By Denise Jess
Negotiating a sighted world as a person with low vision is a full-time undertaking, calling on my physical, mental and emotional stamina, skills and creativity.
Navigating busy streets and sidewalks, finding my way in unfamiliar buildings, and filling out countless forms, are among the daily activities that are complicated by low vision or blindness. Additionally, I interact with strangers, co-workers, friends and family who may respond to me with curiosity, confusion, discomfort, over-protection or indifference. Being able to meet these challenges with dignity, integrity, clarity and compassion is deeply connected with my ability to practice self-acceptance.
On the road to self-acceptance I’ve experienced resignation, internally and externally, directed anger, as well as attempts to “overcome” my disability. Similarly to the debunked belief that grieving happens in clearly defined stages, self-acceptance doesn’t happen in a linear manner. While traveling on the road to self-acceptance, I might find that I’ve exited down the path of grief at not being able to do certain things that others take for granted, like seeing birds at the feeder, glancing quickly through the mail, or ordering food at the sandwich counter without having someone read me the menu first. Other days I might get sidetracked with my perception of people’s insensitivity and their inability to “get it” when I’ve expressed my needs in what I believe are clear and concrete ways.

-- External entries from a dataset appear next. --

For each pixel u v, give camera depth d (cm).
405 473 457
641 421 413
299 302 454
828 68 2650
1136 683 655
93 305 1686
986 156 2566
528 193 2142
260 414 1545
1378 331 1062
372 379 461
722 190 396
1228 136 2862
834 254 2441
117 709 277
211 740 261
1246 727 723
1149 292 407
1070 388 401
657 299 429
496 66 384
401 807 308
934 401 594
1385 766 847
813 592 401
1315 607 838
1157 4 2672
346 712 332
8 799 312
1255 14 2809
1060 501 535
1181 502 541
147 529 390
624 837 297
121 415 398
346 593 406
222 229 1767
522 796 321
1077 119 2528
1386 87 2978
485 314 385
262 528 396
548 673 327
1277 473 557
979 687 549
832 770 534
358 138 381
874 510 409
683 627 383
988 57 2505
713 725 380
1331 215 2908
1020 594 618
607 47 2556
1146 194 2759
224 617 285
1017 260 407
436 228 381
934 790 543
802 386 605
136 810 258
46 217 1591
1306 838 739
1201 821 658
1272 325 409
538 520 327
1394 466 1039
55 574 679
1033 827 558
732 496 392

My most habitual roadblock is trying to “overcome” my disability. These attempts have taken many forms, from wanting to play baseball in elementary school in the same way as my fully-sighted friends, declining the use of a CCTV upon entering college, choosing to not ask for help in reading street signs, or pretending to see something pointed out to me by a friend; all in the attempt to “fit in” and maintain a sense of self-agency and self-confidence.

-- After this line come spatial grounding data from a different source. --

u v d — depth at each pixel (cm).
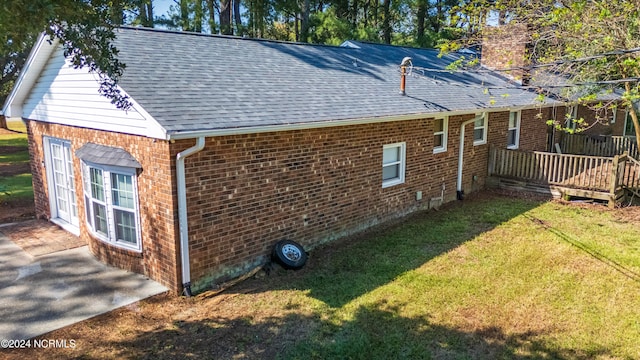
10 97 1023
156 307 637
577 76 938
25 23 430
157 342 551
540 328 586
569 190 1204
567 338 563
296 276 742
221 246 711
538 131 1597
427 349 540
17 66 2158
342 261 803
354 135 909
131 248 740
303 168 819
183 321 600
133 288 692
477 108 1134
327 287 700
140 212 709
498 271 757
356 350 534
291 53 1154
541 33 947
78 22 478
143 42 867
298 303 649
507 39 1122
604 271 755
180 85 733
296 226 826
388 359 521
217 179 688
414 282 715
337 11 2864
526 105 1191
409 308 634
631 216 1059
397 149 1041
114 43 805
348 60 1265
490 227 991
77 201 898
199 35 1025
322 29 2275
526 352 535
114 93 609
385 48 1578
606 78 967
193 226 669
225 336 565
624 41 845
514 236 931
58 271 756
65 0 448
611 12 816
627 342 553
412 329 582
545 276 738
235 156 706
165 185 647
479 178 1331
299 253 786
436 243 893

While resilience and perseverance are worthy character traits, my habit has been to see my visual impairment as something to be climbed over, pushed past, or ignored, so that others would understand that I was talented, creative, competent, and worthy. It’s no wonder that people in my life held expectations that I could do so many things despite my disability or seemed to ignore my needs. There was a subtle way that I was communicating this and yet I would get angry when they would behave in “insensitive” ways. Whenever I’d run up against a “doubter,” someone who believed that I was less able, competent or intelligent because of my disability, my goal became to “show them,” pushing myself to once again “overcome.”
External forces, such as the media, certainly didn’t help my perception that I needed to overcome my disability. My Google search yielded ten pages of references about how people have overcome their disability to conquer a physical challenge, break into a profession, succeed at college or become a world-class athlete. Terms like “inspiring” or “exceptional” are often attached to these stories, sending a strong message that it is important for others to not see your disability, so that you “fit in.”

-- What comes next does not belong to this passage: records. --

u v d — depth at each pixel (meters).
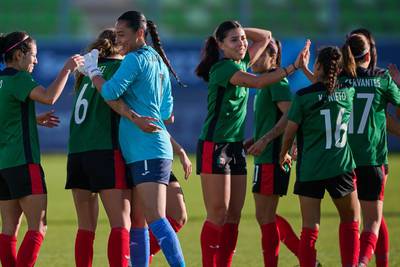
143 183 22.97
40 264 30.19
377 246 26.70
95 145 23.92
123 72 22.77
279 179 26.62
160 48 25.19
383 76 25.88
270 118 26.95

My ever-growing awareness of my habit of “overcoming” my visual limitations is an important step on the road of self-acceptance that my visual disability is simply a part of who I am. When my old habits and self-talk start to arise, I can more readily recognize that I don’t have to push so hard to “prove” myself. This might mean, if I’m fatigued from reading at the computer, I tell a client I’ll review their documents in the morning when I’ve got fresh eyes, without fretting about any judgment they might make about my competence. I can ask for help without feeling embarrassed or ashamed when needing assistance to sign a credit card receipt, asking for directions in an unfamiliar place or to tell me the price of an item on the grocery store shelf. I can lessen my disappointment in others for not “getting it” and communicate with them with more grace and respect, speaking in ways that they are more likely to hear.
While I have a lot of “how-to” ideas to share on advocating for oneself – stories for another day – my foundation for self-advocacy and self-acceptance is to recognize, own and take responsibility for owning my patterns that create barriers to living fully.